Study text:
--------------------

The ideas of "lock-in and "switching costs" are examined in Chapters 5 and 6. Lock-in occurs when users invest in multiple complementary and durable assets, which are specific to a particular information technology system. For example, most of us are locked into Microsoft's Windows desktop operating system. And the switching costs, i.e. hardware and software, inherent in changing from the Apple computer operating system to Intel equipment. These chapters analyze the different kinds of "lock-in," "strategies to incorporate proprietary features into your product, and ways to coordinate your strategy with that of your partners." In addition, the chapters explain how to exploit "lock-in" when one is offering an information system and how to try to avoid it when you are the consumer.

--------------------

Explore the material:
1. According to the lock-in passage, which three things do Chapters 5 and 6 analyze?
2. Continue the passage on lock-in and switching costs, starting after its last sentence.
The rows after this passage come from a separate source, unrelated to it.

Provided information:
--------------------

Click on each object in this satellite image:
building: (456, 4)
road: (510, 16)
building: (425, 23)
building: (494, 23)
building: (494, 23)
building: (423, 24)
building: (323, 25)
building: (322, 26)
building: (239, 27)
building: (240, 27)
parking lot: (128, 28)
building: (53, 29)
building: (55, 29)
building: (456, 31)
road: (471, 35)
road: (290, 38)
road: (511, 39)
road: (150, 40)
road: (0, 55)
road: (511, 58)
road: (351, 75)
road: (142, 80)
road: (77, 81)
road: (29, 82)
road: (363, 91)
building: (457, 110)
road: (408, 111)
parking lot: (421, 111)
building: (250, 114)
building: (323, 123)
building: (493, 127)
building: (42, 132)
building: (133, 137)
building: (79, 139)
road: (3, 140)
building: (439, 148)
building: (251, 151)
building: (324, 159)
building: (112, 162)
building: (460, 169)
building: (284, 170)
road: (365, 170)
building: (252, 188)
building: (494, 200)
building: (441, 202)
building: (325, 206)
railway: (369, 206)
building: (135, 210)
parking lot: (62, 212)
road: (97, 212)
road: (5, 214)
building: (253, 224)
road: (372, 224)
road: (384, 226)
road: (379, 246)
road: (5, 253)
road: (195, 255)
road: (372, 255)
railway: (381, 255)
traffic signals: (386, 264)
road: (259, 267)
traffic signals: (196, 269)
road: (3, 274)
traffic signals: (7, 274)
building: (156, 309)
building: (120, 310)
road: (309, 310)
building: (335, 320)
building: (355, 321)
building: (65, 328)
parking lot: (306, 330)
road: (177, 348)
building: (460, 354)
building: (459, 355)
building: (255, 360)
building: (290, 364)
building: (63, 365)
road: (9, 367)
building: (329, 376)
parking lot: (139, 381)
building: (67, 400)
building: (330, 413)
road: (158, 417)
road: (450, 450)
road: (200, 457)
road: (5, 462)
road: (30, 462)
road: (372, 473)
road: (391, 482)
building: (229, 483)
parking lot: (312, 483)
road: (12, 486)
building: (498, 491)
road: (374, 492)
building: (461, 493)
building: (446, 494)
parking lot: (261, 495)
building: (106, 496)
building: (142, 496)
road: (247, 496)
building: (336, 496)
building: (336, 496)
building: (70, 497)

--------------------

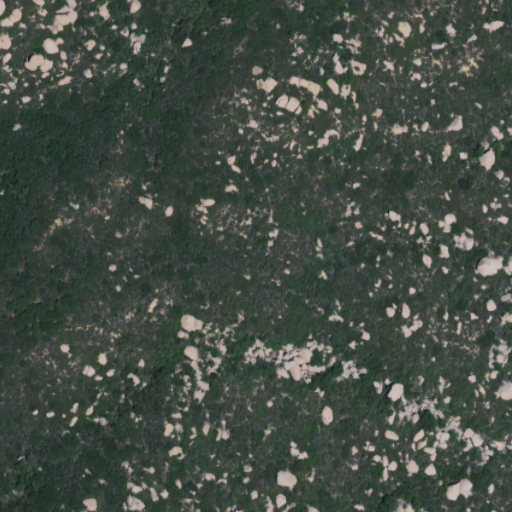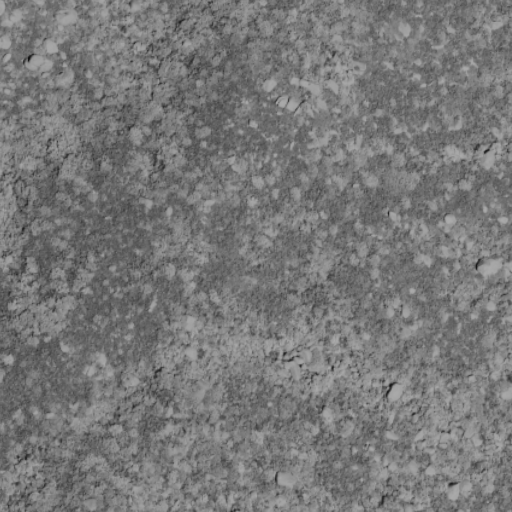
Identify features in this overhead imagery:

--------------------

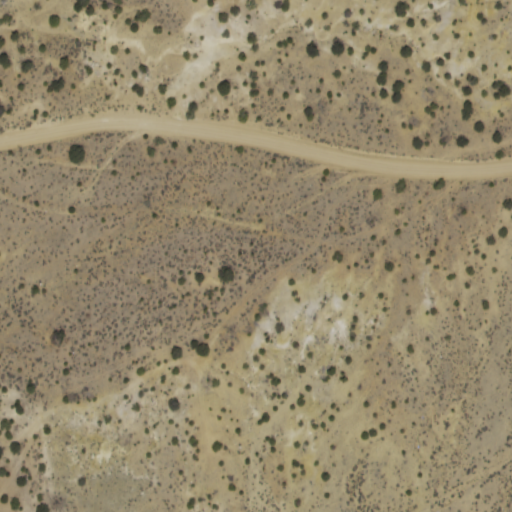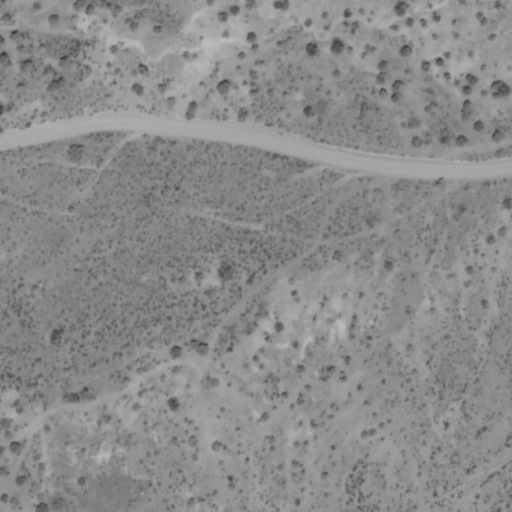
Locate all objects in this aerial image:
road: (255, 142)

--------------------

Answers per task:
1.
- The different kinds of "lock-in"
- Strategies to incorporate proprietary features into your product
- Ways to coordinate your strategy with that of your partners

2.
"When the value of a product to one user depends on how many other users there are, economists say that this product exhibits network externalities, or network effects." Communication technologies such as telephones, e-mail, Internet access, fax machines and modems all are said to exhibit network externalities. However, having superior technology is not enough to capture the marketplace. A business needs to employ marketing tools such as penetration pricing to encourage positive feedback. In addition, the company that understands information systems and complementary products will be best positioned to move rapidly and aggressively. For example, Netscape grabbed the Web browser market early by giving away its product. It lost money on the sale, but made up for it in volume. Yet with all of this, to become the standard in the industry, consumer expectations are critical. As a result, it is crucial that companies participating in markets with strong network effects concentrate on convincing customers that their product will become the standard, while those of their rival will become virtually obsolete (Chapters 7, 8 and 9).

Given the current antitrust suit against Microsoft by the US Department of Justice, the chapter on Information Policy (Chapter 10) is very important for library managers who have to deal with the impact of information technology on their library systems. This chapter discusses the fact that whether managers in the network economy are fighting legal attacks or using antitrust laws to challenge the conduct of competitors or suppliers, it is important that they know the rules of the game. The competitive strategies of vendors often collide with antitrust laws in three basic areas: mergers and acquisitions, cooperative standard setting and monopolization.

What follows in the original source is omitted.